Hilma Wolitzer is the author of the new story collection Today a Woman Went Mad in the Supermarket. Her many other books include the novel An Available Man. She lives in New York City.
Q: You wrote the stories in your new collection over several decades. Do you see any changes in your writing style over the years, or do you think it's remained fairly consistent?
A: Well, I might use more contractions now and fewer adverbs. But I think my writing style has been pretty consistent—it still reflects the way I perceive the world and how we live in it. I still see the dark side of things, but also the saving grace of humor, especially at unexpected moments.
Early readers of my newest story, “The Great Escape”—a kind of coda to the collection—have told me they recognize my (writing) voice, so I guess my style hasn’t significantly changed.
Q: Many of the stories focus on your recurring characters Howard and Paulette, and you bring their story up to the present moment. How did you create these characters?

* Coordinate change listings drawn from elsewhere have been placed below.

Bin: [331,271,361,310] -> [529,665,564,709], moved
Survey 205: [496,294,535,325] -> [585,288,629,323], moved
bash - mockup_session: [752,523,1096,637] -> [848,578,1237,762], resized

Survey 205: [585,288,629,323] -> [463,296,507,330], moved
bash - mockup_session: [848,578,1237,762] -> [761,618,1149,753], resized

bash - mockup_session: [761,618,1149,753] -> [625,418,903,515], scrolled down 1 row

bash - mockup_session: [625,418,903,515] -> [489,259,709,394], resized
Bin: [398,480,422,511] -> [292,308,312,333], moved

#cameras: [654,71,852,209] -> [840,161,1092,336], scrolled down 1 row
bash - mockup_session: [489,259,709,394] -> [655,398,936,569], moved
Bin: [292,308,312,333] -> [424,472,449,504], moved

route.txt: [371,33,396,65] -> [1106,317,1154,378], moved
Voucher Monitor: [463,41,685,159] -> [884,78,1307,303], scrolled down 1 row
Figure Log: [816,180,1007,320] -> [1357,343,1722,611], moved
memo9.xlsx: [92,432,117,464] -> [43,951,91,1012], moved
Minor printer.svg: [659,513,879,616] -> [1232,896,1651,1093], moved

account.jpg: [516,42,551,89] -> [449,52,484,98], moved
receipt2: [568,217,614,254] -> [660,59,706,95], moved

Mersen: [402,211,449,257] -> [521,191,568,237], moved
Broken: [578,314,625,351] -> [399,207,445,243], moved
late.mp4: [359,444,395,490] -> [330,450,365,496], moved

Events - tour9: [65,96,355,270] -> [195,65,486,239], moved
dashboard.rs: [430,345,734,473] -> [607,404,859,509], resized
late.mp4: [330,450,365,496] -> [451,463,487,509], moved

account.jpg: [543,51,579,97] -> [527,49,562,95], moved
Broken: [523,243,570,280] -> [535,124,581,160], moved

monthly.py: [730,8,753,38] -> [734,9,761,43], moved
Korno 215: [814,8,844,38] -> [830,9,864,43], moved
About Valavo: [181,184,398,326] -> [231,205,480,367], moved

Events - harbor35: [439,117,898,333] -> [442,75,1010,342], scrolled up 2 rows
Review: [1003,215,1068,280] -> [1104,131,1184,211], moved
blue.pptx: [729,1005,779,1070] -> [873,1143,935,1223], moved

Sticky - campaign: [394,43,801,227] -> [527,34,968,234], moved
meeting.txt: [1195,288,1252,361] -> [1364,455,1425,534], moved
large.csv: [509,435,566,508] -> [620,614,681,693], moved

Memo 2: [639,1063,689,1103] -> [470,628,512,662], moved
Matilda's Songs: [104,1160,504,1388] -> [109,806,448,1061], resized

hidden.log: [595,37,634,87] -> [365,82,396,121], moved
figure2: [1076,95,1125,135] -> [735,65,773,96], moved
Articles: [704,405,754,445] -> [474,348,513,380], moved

A: Like all of my fictional characters, they came into my head with a sentence spoken in the first person. Paulette is the narrator of their stories, so she arrived first. But her obsession is with Howard, as her lover and then her husband, so it was pretty easy to conjure him up, too.
Howard and Paulette have continued to occupy my thoughts, even when I wasn’t writing about them. They became like friends who have moved out of the neighborhood. You’ve lost touch but you wonder what might have happened to them. Bringing them into old age and the age of Covid seemed like a good way to find out.
Q: How was the collection's title--also the title of the first story--chosen, and what does it signify for you?
A: The title “Today a Woman Went Mad in the Supermarket” was originally the first line of the story, and I just moved it up. It’s a mouthful, isn’t it? Its meaning is both literal—a woman breaks down in the aisle of a supermarket—and metaphorical.
When the story was written, in the mid-1960s, many women were questioning their place in what felt more and more like a patriarchal society. The supermarket, with all of its domestic bounty, seemed like the perfect setting to examine those stirrings of discontent.
Q: What do you hope readers take away from the book?
A: Enjoyment first, of course--I read fiction for pleasure and enlightenment myself. I hope that younger readers’ curiosity about the recent past is stimulated and satisfied, and that older ones experience a shock of recognition.
Q: What are you working on now?
A: I’ve been writing poems, but I’m also in the “dreaming” stage of new fiction, before the characters and their story have fully materialized.
Q: Anything else we should know?
A: Like everyone, I’m worried about the state of the world—racism, oppressive societies, global warming, the persistence of Covid-19 . . . But I’m incorrigibly hopeful, even if I won’t get to see things get better myself. Maybe my children and their children will.